> **DATA FOR THE TASK**:
********

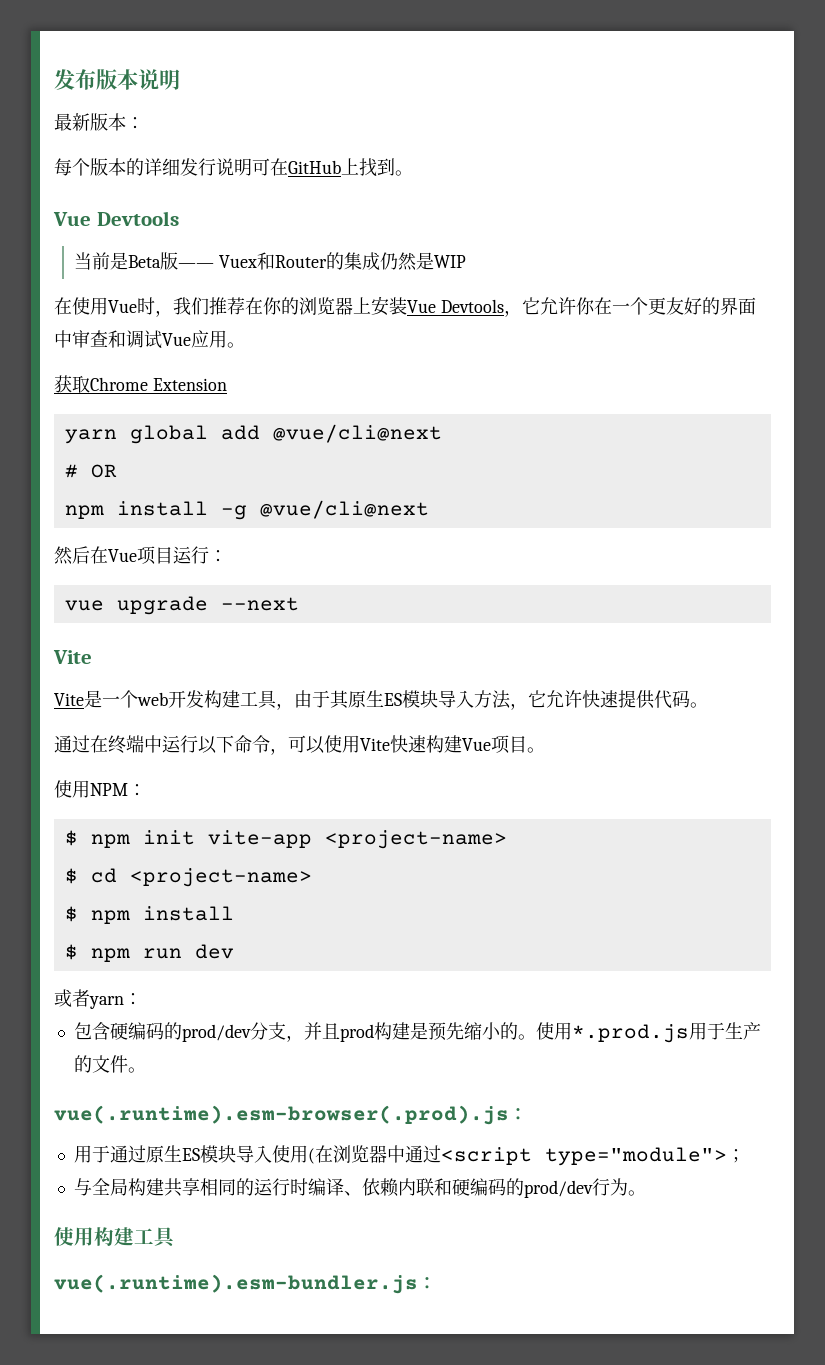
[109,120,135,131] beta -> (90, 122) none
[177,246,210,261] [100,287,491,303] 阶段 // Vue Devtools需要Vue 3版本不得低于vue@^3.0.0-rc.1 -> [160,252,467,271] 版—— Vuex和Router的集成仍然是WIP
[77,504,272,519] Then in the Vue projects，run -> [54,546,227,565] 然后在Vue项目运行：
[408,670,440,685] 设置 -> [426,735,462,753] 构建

********

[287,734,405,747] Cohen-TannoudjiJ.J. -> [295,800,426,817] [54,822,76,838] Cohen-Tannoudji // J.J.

********

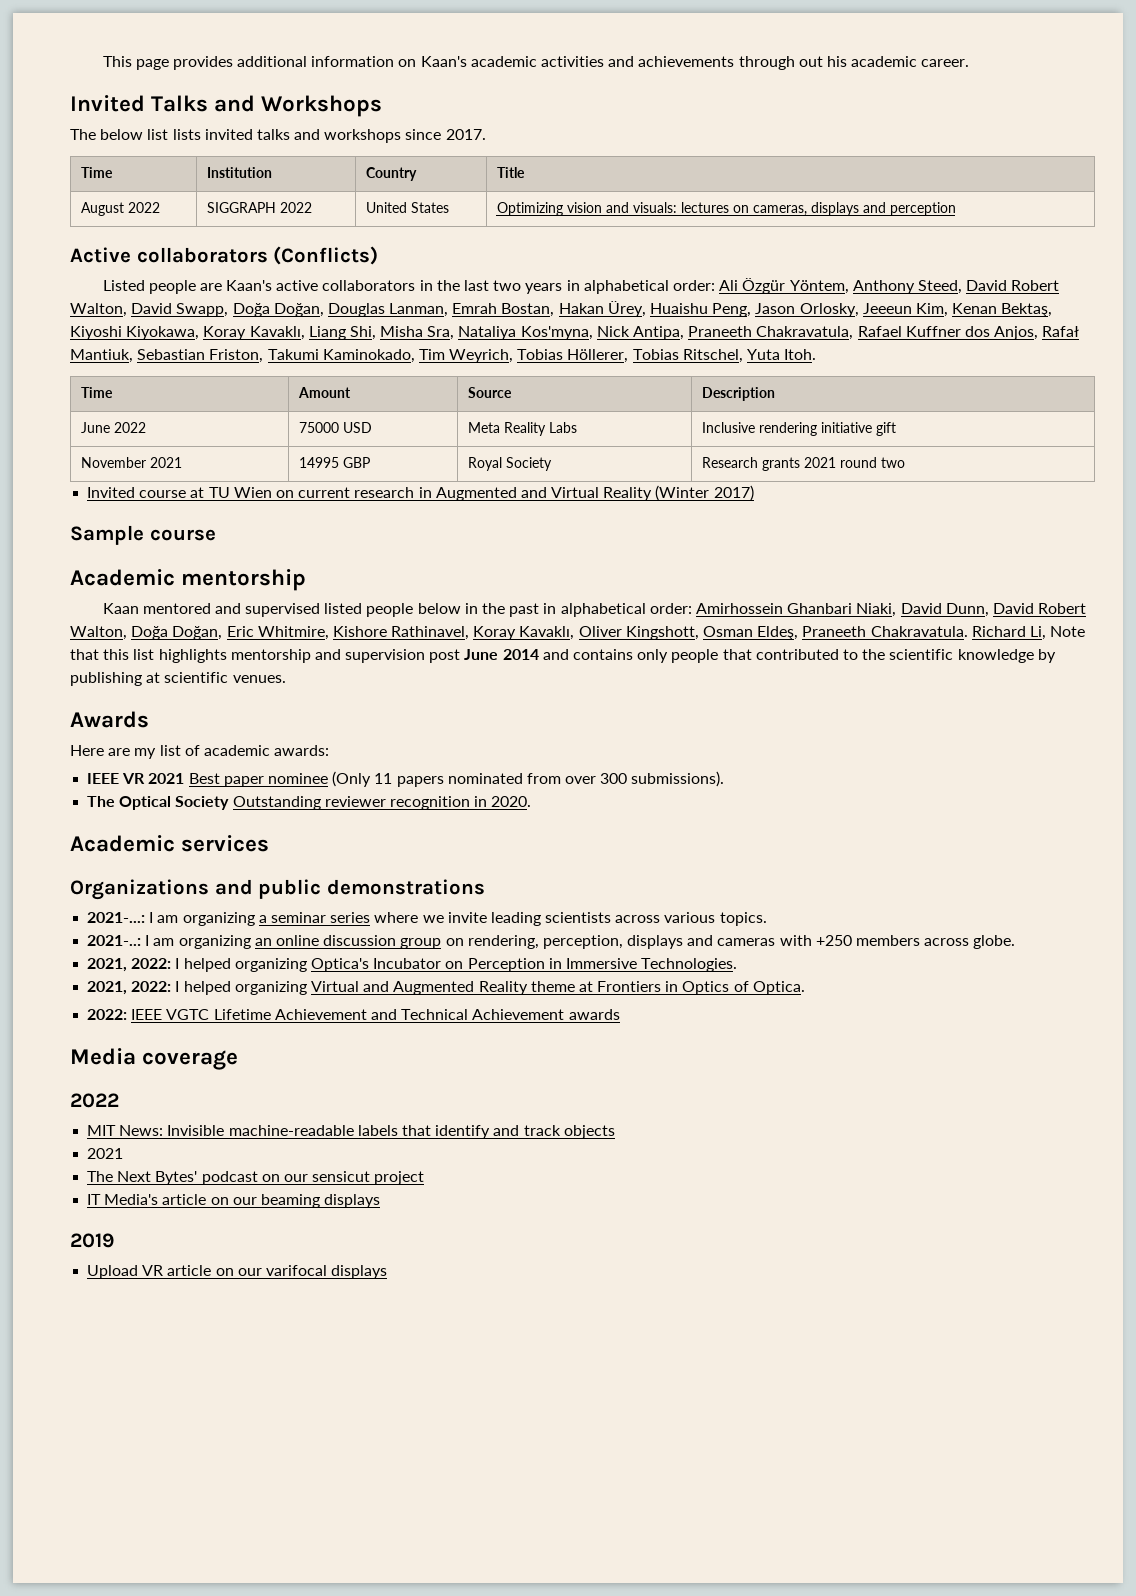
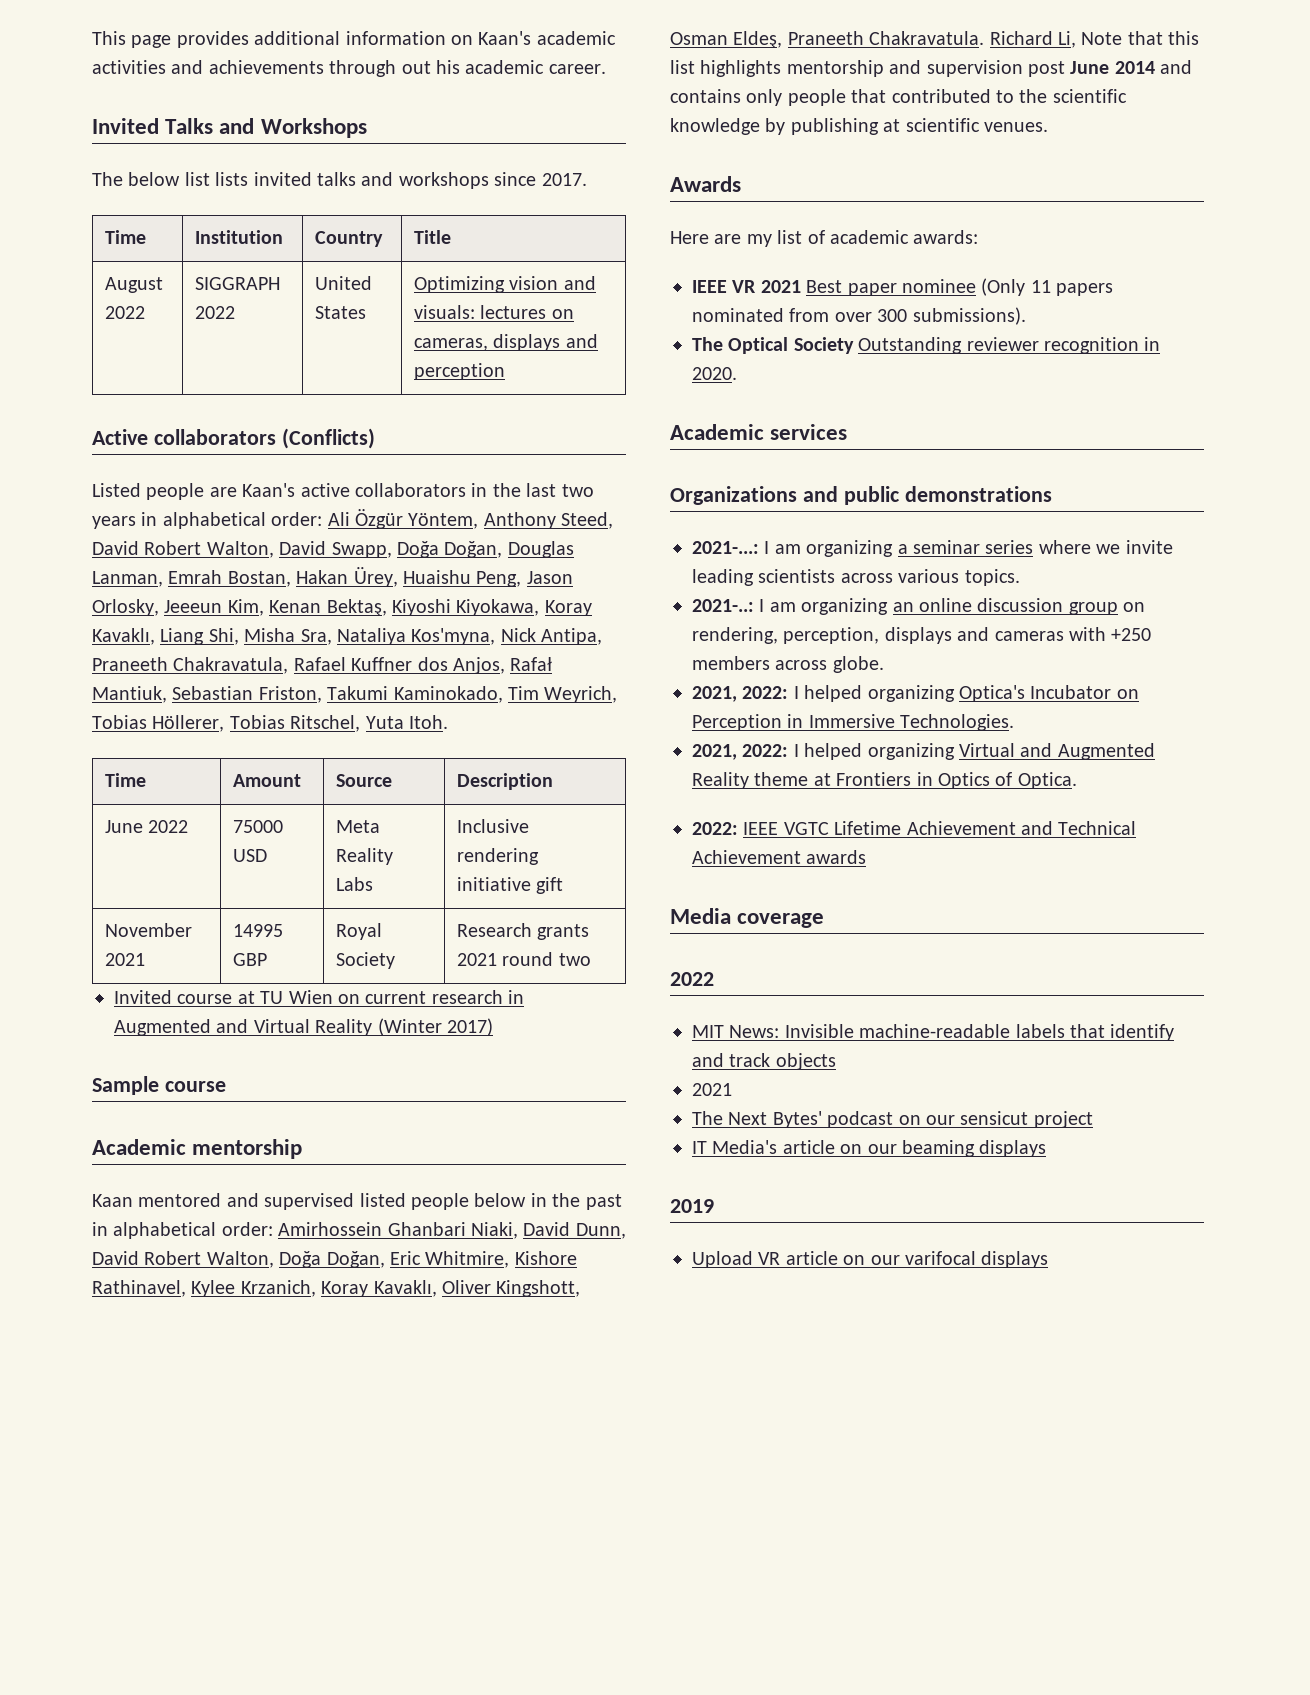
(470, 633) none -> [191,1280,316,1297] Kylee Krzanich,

********

> **TASK OBJECTIVE**: Give again, word for word, every line of the listing above from the one with "[177,246,210,261] [100,287,491,303] 阶段" to the one with "[408,670,440,685] 设置 -> [426,735,462,753] 构建", both inclusive, and nothing beyond them.

> **TASK RESULT**:
[177,246,210,261] [100,287,491,303] 阶段 // Vue Devtools需要Vue 3版本不得低于vue@^3.0.0-rc.1 -> [160,252,467,271] 版—— Vuex和Router的集成仍然是WIP
[77,504,272,519] Then in the Vue projects，run -> [54,546,227,565] 然后在Vue项目运行：
[408,670,440,685] 设置 -> [426,735,462,753] 构建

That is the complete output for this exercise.